Crews began work Monday morning setting up the more than 2,400 K-rails that will line the racecourse on Shoreline Drive with a two-man tractor team meticulously placing the concrete barriers that weigh several thousand pounds each south of the Long Beach Convention Center.
Setting the track up will take about 53 days, according to race organizers, and a total of about two and half weeks to tear down.
The track was about 70% set up in March 2020 when race organizers were told that it would be canceled due to the pandemic.
Track construction now begins as COVID-19 infections and hospitalizations continue to climb, with health officials in Los Angeles County reporting over 3,000 cases per day for the past four days.
Grand Prix Chief Executive Officer Jim Michaelian said it’s hard to tell what effect the delta variant, the dominant strain that has been attributed to rising case levels in the county, will have on the event but he’s hopeful that this year’s race will go on as planned.
“We’ll abide by whatever the Long Beach Health Department and other health officials have stipulated for the race and we’ll be in contact with them as time goes along to see how those trends are moving along,” Michaelian said. “But we’re hopeful to be able to conduct this event with full fan participation.”
The race has traditionally drawn about 185,000 spectators over the three-day weekend and race organizers believe they’ll see a good turnout this year, citing a pent-up demand for live sporting events and the race’s two-year absence.

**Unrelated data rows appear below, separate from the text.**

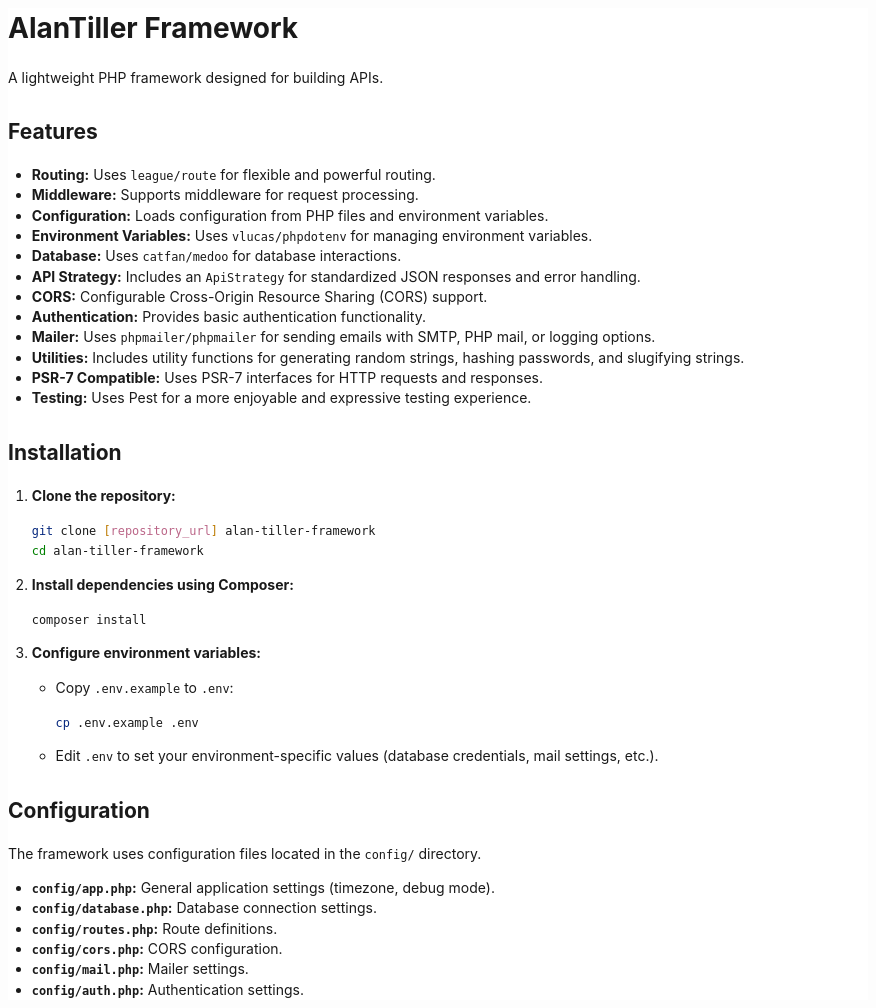 # AlanTiller Framework

A lightweight PHP framework designed for building APIs.

## Features

*   **Routing:** Uses `league/route` for flexible and powerful routing.
*   **Middleware:** Supports middleware for request processing.
*   **Configuration:** Loads configuration from PHP files and environment variables.
*   **Environment Variables:** Uses `vlucas/phpdotenv` for managing environment variables.
*   **Database:** Uses `catfan/medoo` for database interactions.
*   **API Strategy:** Includes an `ApiStrategy` for standardized JSON responses and error handling.
*   **CORS:** Configurable Cross-Origin Resource Sharing (CORS) support.
*   **Authentication:** Provides basic authentication functionality.
*   **Mailer:** Uses `phpmailer/phpmailer` for sending emails with SMTP, PHP mail, or logging options.
*   **Utilities:** Includes utility functions for generating random strings, hashing passwords, and slugifying strings.
*   **PSR-7 Compatible:** Uses PSR-7 interfaces for HTTP requests and responses.
*   **Testing:** Uses Pest for a more enjoyable and expressive testing experience.

## Installation

1.  **Clone the repository:**

    ```bash
    git clone [repository_url] alan-tiller-framework
    cd alan-tiller-framework
    ```

2.  **Install dependencies using Composer:**

    ```bash
    composer install
    ```

3.  **Configure environment variables:**

    *   Copy `.env.example` to `.env`:

        ```bash
        cp .env.example .env
        ```

    *   Edit `.env` to set your environment-specific values (database credentials, mail settings, etc.).

## Configuration

The framework uses configuration files located in the `config/` directory.

*   **`config/app.php`:** General application settings (timezone, debug mode).
*   **`config/database.php`:** Database connection settings.
*   **`config/routes.php`:** Route definitions.
*   **`config/cors.php`:** CORS configuration.
*   **`config/mail.php`:** Mailer settings.
*   **`config/auth.php`:** Authentication settings.
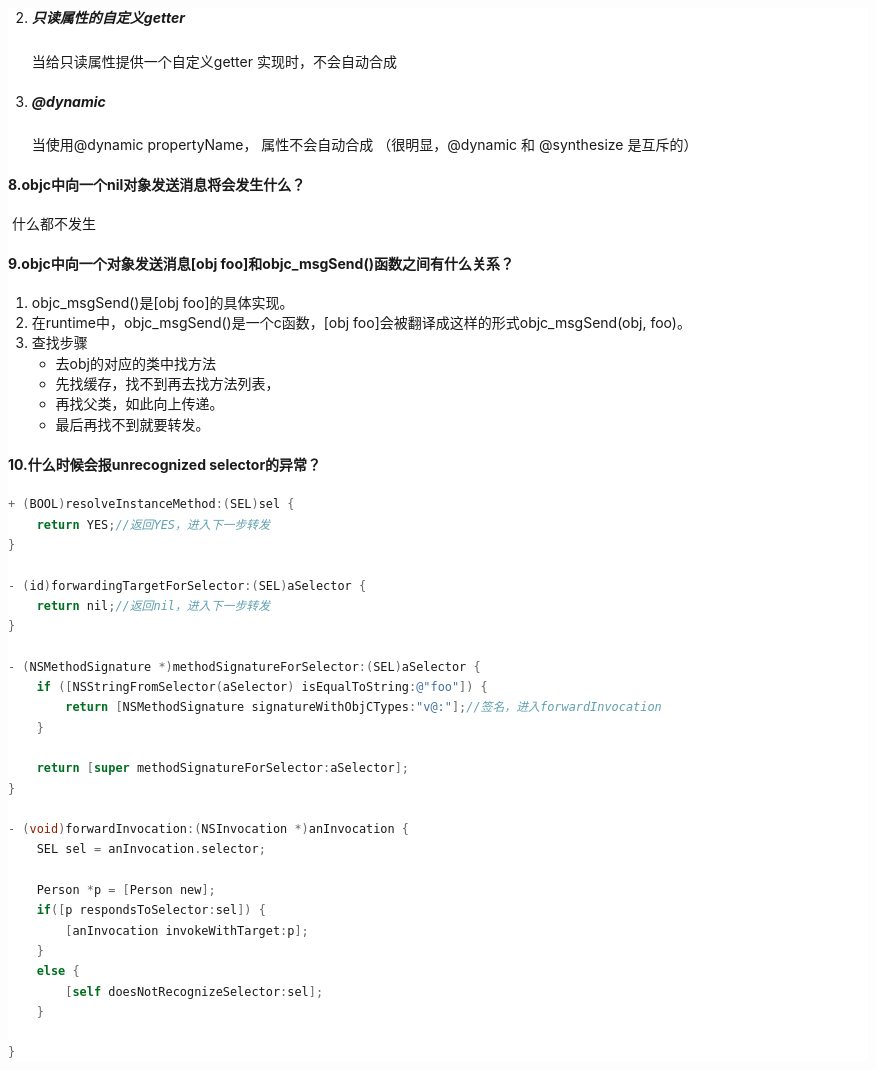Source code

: 2. ##### 只读属性的自定义getter

   当给只读属性提供一个自定义getter 实现时，不会自动合成

3. ##### @dynamic

   当使用@dynamic propertyName， 属性不会自动合成 （很明显，@dynamic 和 @synthesize 是互斥的）

#### 8.objc中向一个nil对象发送消息将会发生什么？

​    什么都不发生

#### 9.objc中向一个对象发送消息[obj foo]和objc_msgSend()函数之间有什么关系？

1. objc_msgSend()是[obj foo]的具体实现。
2. 在runtime中，objc_msgSend()是一个c函数，[obj foo]会被翻译成这样的形式objc_msgSend(obj, foo)。
3. 查找步骤
   - 去obj的对应的类中找方法
   - 先找缓存，找不到再去找方法列表，
   - 再找父类，如此向上传递。
   - 最后再找不到就要转发。

#### 10.什么时候会报unrecognized selector的异常？

```objective-c
+ (BOOL)resolveInstanceMethod:(SEL)sel {
    return YES;//返回YES，进入下一步转发
}

- (id)forwardingTargetForSelector:(SEL)aSelector {
    return nil;//返回nil，进入下一步转发
}

- (NSMethodSignature *)methodSignatureForSelector:(SEL)aSelector {
    if ([NSStringFromSelector(aSelector) isEqualToString:@"foo"]) {
        return [NSMethodSignature signatureWithObjCTypes:"v@:"];//签名，进入forwardInvocation
    }
    
    return [super methodSignatureForSelector:aSelector];
}

- (void)forwardInvocation:(NSInvocation *)anInvocation {
    SEL sel = anInvocation.selector;
    
    Person *p = [Person new];
    if([p respondsToSelector:sel]) {
        [anInvocation invokeWithTarget:p];
    }
    else {
        [self doesNotRecognizeSelector:sel];
    }
    
}

```
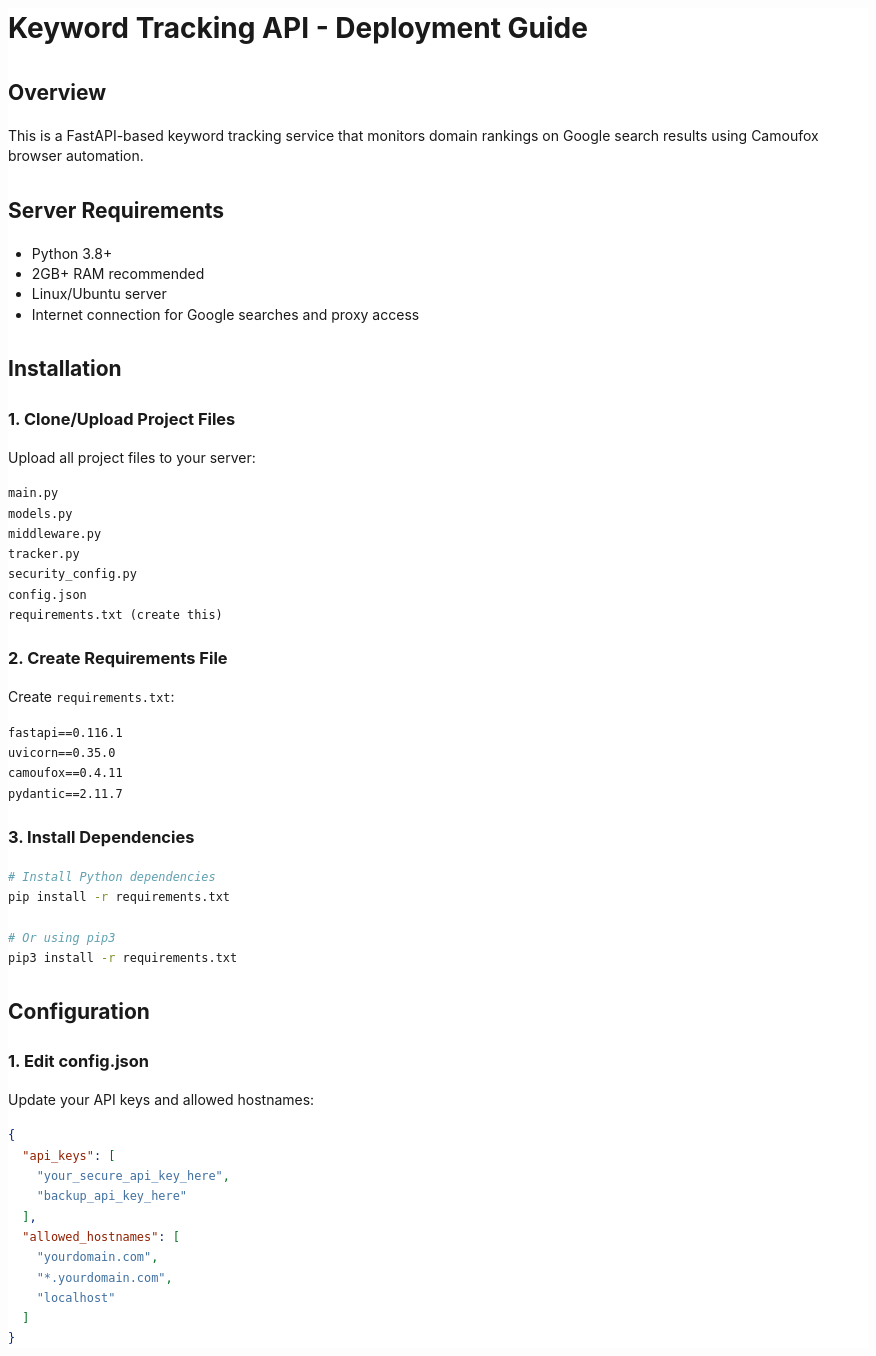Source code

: # Keyword Tracking API - Deployment Guide

## Overview
This is a FastAPI-based keyword tracking service that monitors domain rankings on Google search results using Camoufox browser automation.

## Server Requirements
- Python 3.8+
- 2GB+ RAM recommended
- Linux/Ubuntu server
- Internet connection for Google searches and proxy access

## Installation

### 1. Clone/Upload Project Files
Upload all project files to your server:
```
main.py
models.py
middleware.py
tracker.py
security_config.py
config.json
requirements.txt (create this)
```

### 2. Create Requirements File
Create `requirements.txt`:
```
fastapi==0.116.1
uvicorn==0.35.0
camoufox==0.4.11
pydantic==2.11.7
```

### 3. Install Dependencies
```bash
# Install Python dependencies
pip install -r requirements.txt

# Or using pip3
pip3 install -r requirements.txt
```

## Configuration

### 1. Edit config.json
Update your API keys and allowed hostnames:
```json
{
  "api_keys": [
    "your_secure_api_key_here",
    "backup_api_key_here"
  ],
  "allowed_hostnames": [
    "yourdomain.com",
    "*.yourdomain.com",
    "localhost"
  ]
}
```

Tickets went on sale to the public in June.
Under current health orders, the race would not require masking for the outdoor race portions of the three-day event, but would require masking for the indoor components like the lifestyle expo that’s held inside the Convention Center and in the media areas, which are also indoors.
The race is typically held in April but organizers pushed this year’s event to September in hopes that state guidelines would allow for fan attendance. The state lifted many of its COVID-19 restrictions in June and sporting events, concerts, fairs and conventions are all underway across the state.
Because of the scheduling shakeup for this year’s Long Beach Grand Prix, which is normally held near the start of the NTT Indycar Series season, the Long Beach race will now be the last race of the season and could have championship implications, Michaelian said.
“Because of the tight battle there is for the championship right now, we’re looking forward to the champion being crowned on the streets of Long Beach September the 26th,” Michaelian said.
Other new additions to the race weekend are the Global Time Attack event, which will include heavily modified street-cars trying to set the fastest lap time on the Downtown course over the three-day weekend.
The race weekend will also feature Formula Atlantic cars, a throwback to 1970s-era racing that will compete in two races on Saturday and Sunday.
Michaelian said the race will rank among the most challenging his organization has put on since the very early days of the Grand Prix being in Long Beach but added that the entire team is excited to reward those vendors and fans who didn’t ask for refunds last year, as well as those buying tickets this year, with an exciting race environment at the end of September.
“The first few years of this race for us here were very difficult financially,” Michaelian said. “This event will fall in right behind those in terms of all the challenges, the consternation and the variables that have gone into the planning of this event.”